110km from camp the wind all but died so I had my first break. I drank, ate and considered how to proceed. I wasn’t quite far enough northwest to make the turn for Novo. I desperately wanted to make that point today.

I retrieved the 25m extension lines for the big kite from deep within the sled, and spent an hour restringing the kite from 50m lines to 75m lines. This made all the difference and I managed to get another critical 30km out of the day. All but windless, I dropped the kite and marveled at the zephyr that had carried myself and two sleds to this point, Camp 50.

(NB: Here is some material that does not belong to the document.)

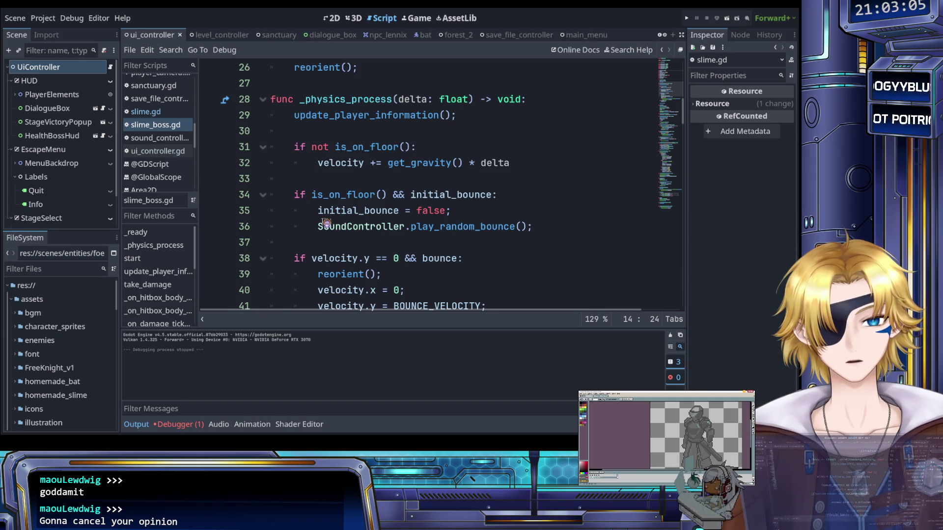
Replace line 38's velocity.y == 0 check with is_zero_approx(velocity.y).
{"action": "left_click", "coordinate": [315, 211]}
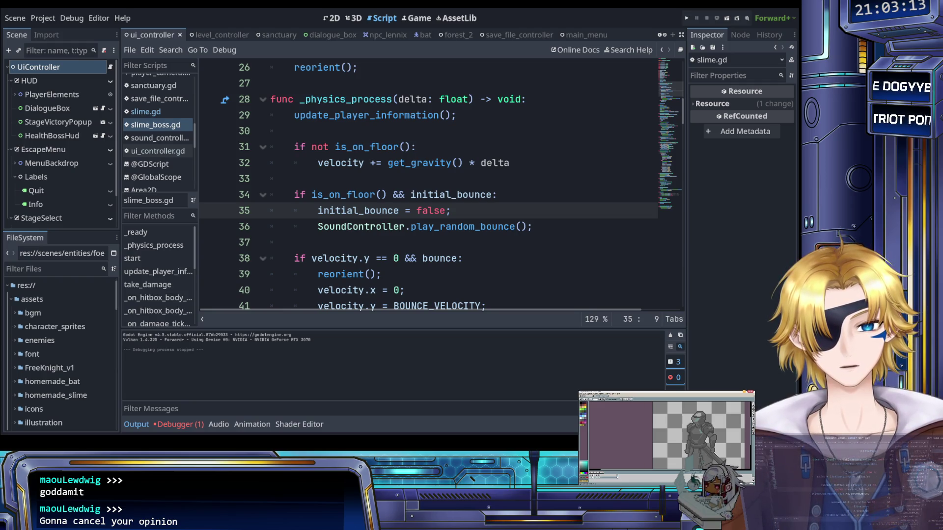
{"action": "left_click", "coordinate": [326, 184]}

Today is a momentous day, a day for me to push fatigue away and celebrate. Huge gratitude to be through the two potential bottlenecks or difficult areas and to now have a straight shot at Novo. No more navigational headaches, no more guessing or conjecture, just a final push to Thorshammer now 1,150 km away. The run down the glacier is downhill, warm, fun and 150 km that I hope will be a final treat.

So I celebrate and thank you all for your support and prayers that have got me this far. There were dark days, where I wasn’t sure I was tough enough or skilled enough to get this far. The support from Sarah, kids, family, friends, everyone back home has carried me here, I thank you all, I shall never forget it, you all carried me many times.

1150 km (+150) in Antarctica is still a long way, as long as some entire expeditions. Don’t worry, I won’t drop my guard, I am sure Antarctica has tricks left in store for me yet.